Prosiguió azotando los desniveles a que la realidad lo tenía acostumbrado; desandaba su soledad por el hecho de la duda. No dejó ni un momento de atisbar que la finitud era una compañía desde infante. Por eso, su mirada calaba con precisión los recovecos de las personas que lo rodeaban. Percibí que era “más alto que bajo, encorvado extremadamente”; y que poseía un aire de inteligencia, de quien no espera nada, “porque no debemos esperar nada”. Junto a él vino a sentarse Fernando. Un bigote y un discreto sombrero aureolaban su rostro. Comenzaron a hablar de inmediato y, por los gestos que se proferían el uno al otro, intuí que la conversación se estaba dirigiendo hacia la tierra de las intuiciones y las sustancias eternas. Al agudizar el oído pude discernir entre el bullicio del bar: “Mira, Fernando, viviendo de nosotros mismos, nos disminuimos, porque el hombre completo es el hombre que se ignora”. No tardó Fernando, una vez que se despojó del sombrero y dejó su bastón colgando de la silla, en contestarle: “Cierto, Bernardo, cierto…El Hombre, siendo una mera idea biológica, y no significando más que la especie animal humana, no es más digna de adoración que cualquier otra especie. Este culto de la Humanidad a la Libertad y a la Igualdad me ha parecido siempre una recuperación de los cultos antiguos en que los animales eran como dioses o tenían cabeza de animales”.

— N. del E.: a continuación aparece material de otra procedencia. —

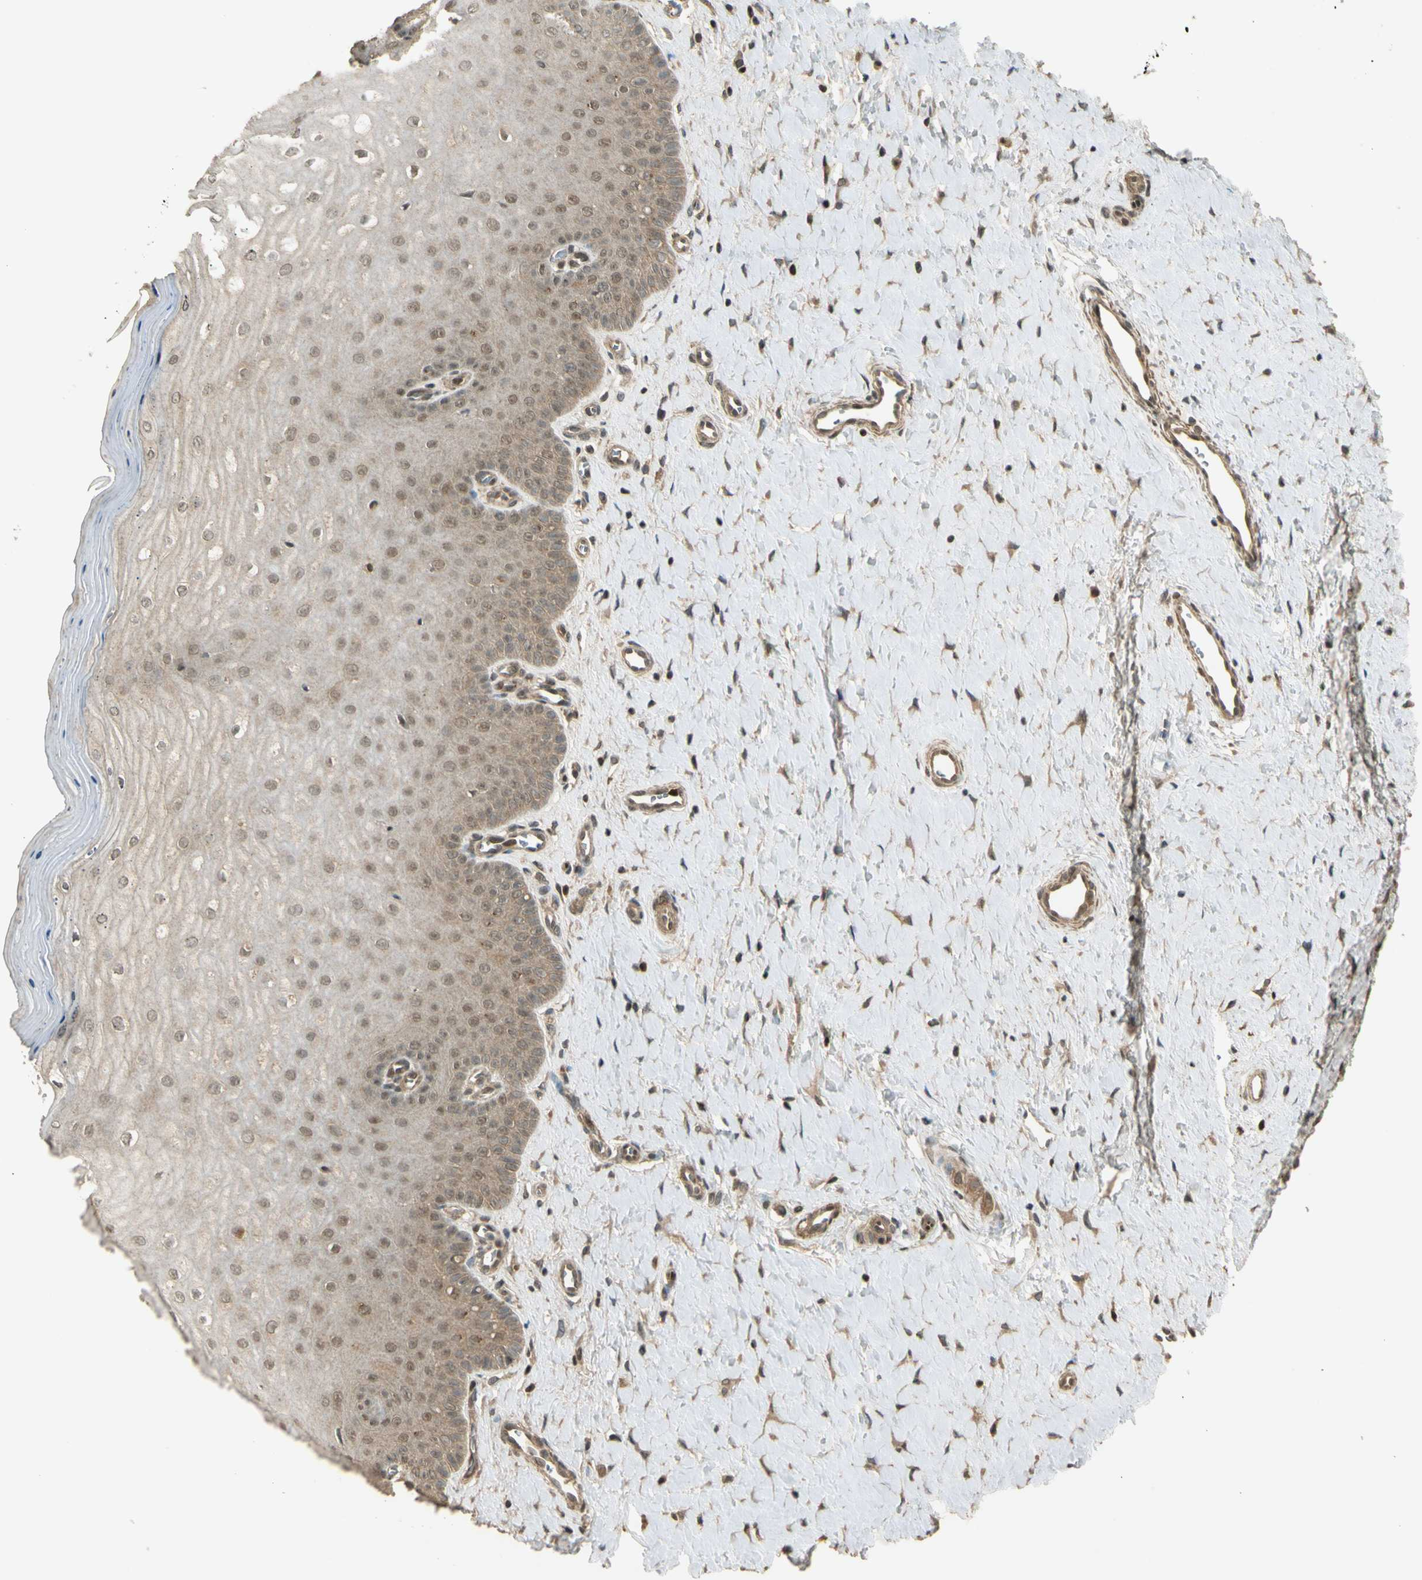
{"staining": {"intensity": "moderate", "quantity": ">75%", "location": "nuclear"}, "tissue": "cervix", "cell_type": "Glandular cells", "image_type": "normal", "snomed": [{"axis": "morphology", "description": "Normal tissue, NOS"}, {"axis": "topography", "description": "Cervix"}], "caption": "High-power microscopy captured an immunohistochemistry (IHC) photomicrograph of normal cervix, revealing moderate nuclear positivity in about >75% of glandular cells. (Stains: DAB in brown, nuclei in blue, Microscopy: brightfield microscopy at high magnification).", "gene": "GMEB2", "patient": {"sex": "female", "age": 55}}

Cesaron ambos de dirigirse la palabra. El silencio los abrigó por decenas de minutos mientras bebían con la tranquilidad de los veranos. Por unos momentos nuestras miradas se entrecruzaron (realmente fui muy descuidado y atrevido) e incluso les mandé un escueto saludo.
Al día siguiente volví a ver a Bernardo. Esta vez solo. “¿Por qué has venido otra vez, a qué vienes?”, dijo. No tuve otras palabras, recuperé el vuelo de otras aves, “a la renuncia por modo y a la contemplación por destino”.